Action item: Search the records below for the word "Initial". Pull out each line that has it.

Exercise materials:
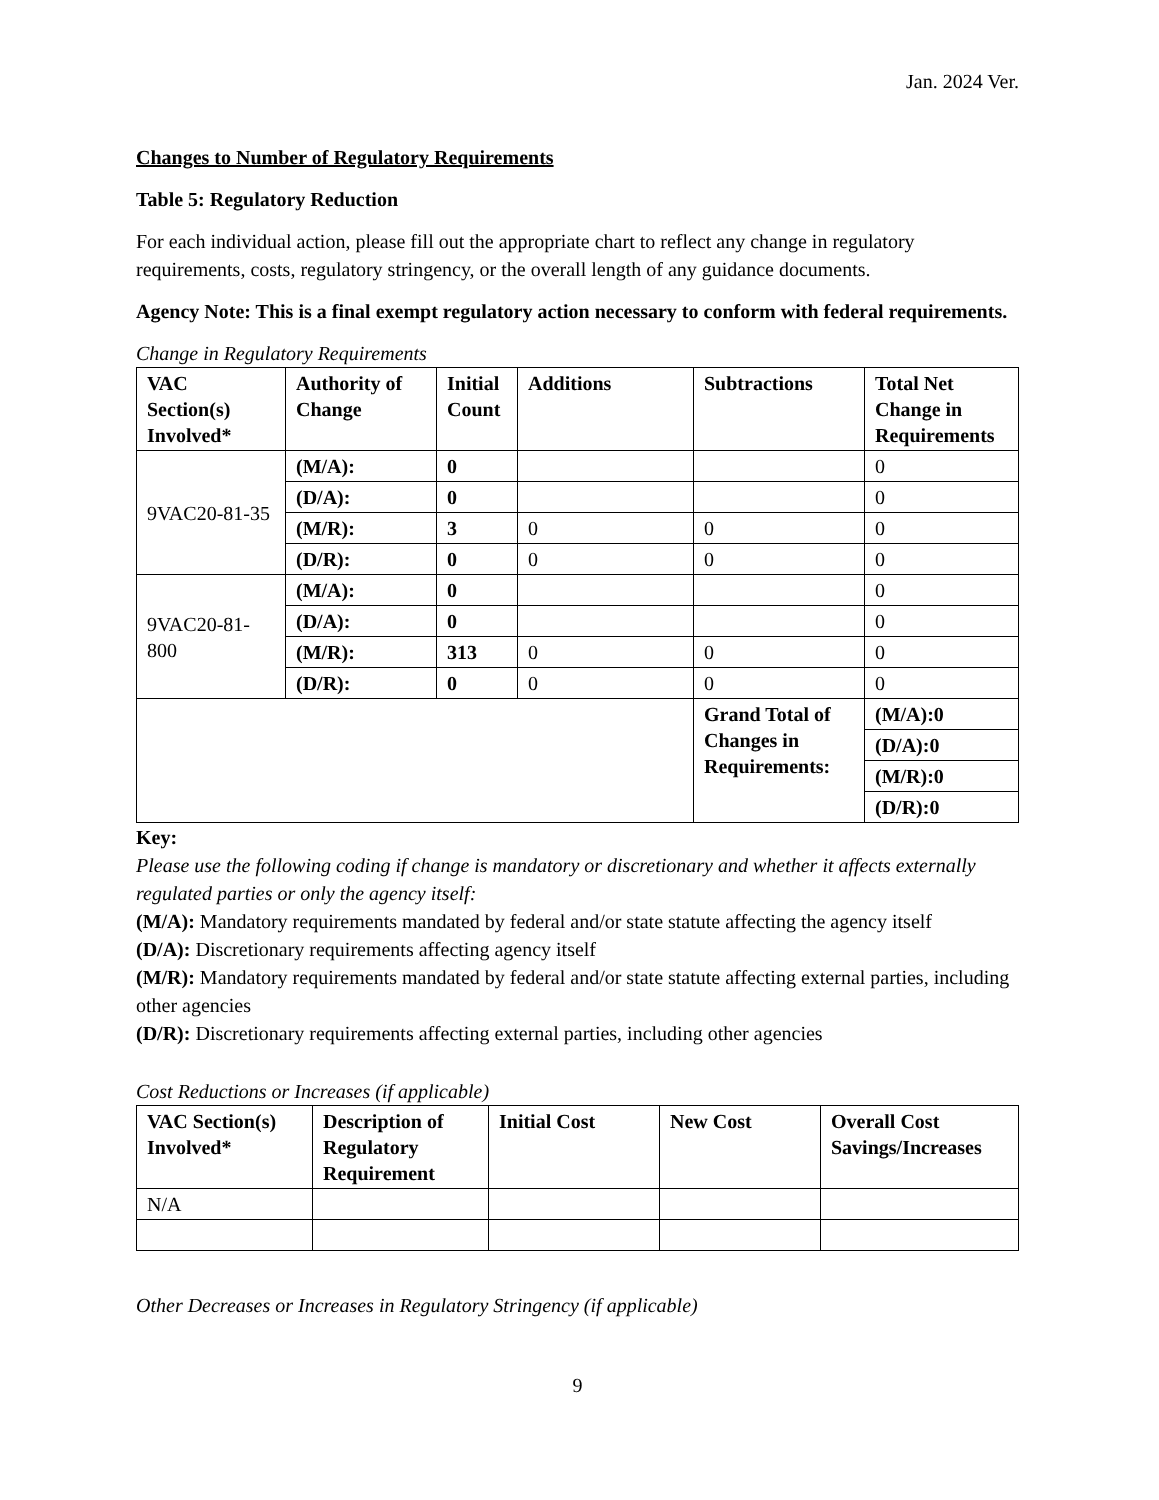Jan. 2024 Ver.
Changes to Number of Regulatory Requirements
Table 5: Regulatory Reduction
For each individual action, please fill out the appropriate chart to reflect any change in regulatory requirements, costs, regulatory stringency, or the overall length of any guidance documents.
Agency Note: This is a final exempt regulatory action necessary to conform with federal requirements.
Change in Regulatory Requirements
| VAC Section(s) Involved* | Authority of Change | Initial Count | Additions | Subtractions | Total Net Change in Requirements |
| --- | --- | --- | --- | --- | --- |
| 9VAC20-81-35 | (M/A): | 0 | | | 0 |
| | (D/A): | 0 | | | 0 |
| | (M/R): | 3 | 0 | 0 | 0 |
| | (D/R): | 0 | 0 | 0 | 0 |
| 9VAC20-81-800 | (M/A): | 0 | | | 0 |
| | (D/A): | 0 | | | 0 |
| | (M/R): | 313 | 0 | 0 | 0 |
| | (D/R): | 0 | 0 | 0 | 0 |
| | | | | Grand Total of Changes in Requirements: | (M/A):0 |
| | | | | | (D/A):0 |
| | | | | | (M/R):0 |
| | | | | | (D/R):0 |
Key:
Please use the following coding if change is mandatory or discretionary and whether it affects externally regulated parties or only the agency itself:
(M/A): Mandatory requirements mandated by federal and/or state statute affecting the agency itself
(D/A): Discretionary requirements affecting agency itself
(M/R): Mandatory requirements mandated by federal and/or state statute affecting external parties, including other agencies
(D/R): Discretionary requirements affecting external parties, including other agencies
Cost Reductions or Increases (if applicable)
| VAC Section(s) Involved* | Description of Regulatory Requirement | Initial Cost | New Cost | Overall Cost Savings/Increases |
| --- | --- | --- | --- | --- |
| N/A | | | | |
Other Decreases or Increases in Regulatory Stringency (if applicable)
9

Completed task:
| VAC Section(s) Involved* | Authority of Change | Initial Count | Additions | Subtractions | Total Net Change in Requirements |
| VAC Section(s) Involved* | Description of Regulatory Requirement | Initial Cost | New Cost | Overall Cost Savings/Increases |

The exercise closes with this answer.